Research is political, contextual and often problematic. According to Maori researcher Linda Tuhiwai Smith, ‘…“research” is probably one of the dirtiest words in the Indigenous world’s vocabulary’. She adds: ‘The ways in which scientific research is implicated in the worst excesses of colonialism remains a powerful remembered history for many of the world’s colonised peoples.’ 1
International development has, at various points in its history, been accused of being a new form of colonialism; one that imports its own ‘world-ordering’ knowledge, created within a ‘Western’ social, political and economic context and exported around the developing world2.
Hobart has also argued that the growth in this internationally recognised, world-ordering knowledge has created an equivalent growth in the possibility of ignorance among ‘non-experts’ in developing countries. People become considered (or considered themselves to be) ignorant of knowledge or skills or systems or models that they previously had not known existed, or had not considered to be in any way relevant to their daily lives.
As researchers, it is easy to become complicit with a hierarchy of knowledge in which one’s own expertise is rated as more important than that of the people engaged in research. That’s why we here at the Institute have developed a Research Position Paper, which reflects on our own practice and sets some principles in place.
The paper, available here, sets out:
- The Institute’s focus;
- Our (brief) understanding of how progressive social change is most likely to occur;
- The overarching research questions that guide all of our work;
- Our research principles (informed by the Guidelines for Ethical Research in Australian Indigenous Studies, the Guidelines for Ethical Conduct in Aboriginal and Torres Strait Islander Health Research , and Guidelines on Ethical Conduct of Evaluation and Code of Ethics produced by the Australian Evaluation Society); and
- The effect of all of the above on our research in practice.
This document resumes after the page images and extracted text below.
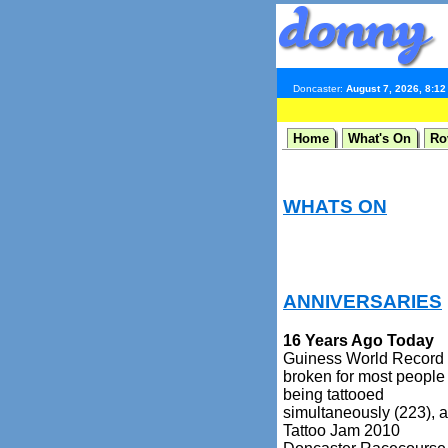
Doncaster:
August 7, 2026, 8:1
Home
What's On
Ro
WHATS ON
ANNIVERSARIES
16 Years Ago Today
Guiness World Record
broken for most people
being tattooed
simultaneously (223), a
Tattoo Jam 2010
No doubt there may be times when we fail to achieve our own desired standards. But we hope that by developing such a document (and ensuring it is made publically available) we are a) continually reminded to reflect on what we do and how we do it, and b) that we can be held to account, if we do not reach these standards.
Thoughts and reflections on the Position Paper are welcome!
1Tuhiwai Smith, L. ([1998] 2008). Decolonizing Methodologies: Research and Indigenous Peoples. Zed Books and University of Otago Press, London, New York and Dunedin.
2Hobart M. (1993) Introduction: the growth of ignorance? In: Hobart M (ed) An Anthropological Critique of Development: The Growth of Ignorance. London; New York: Routledge.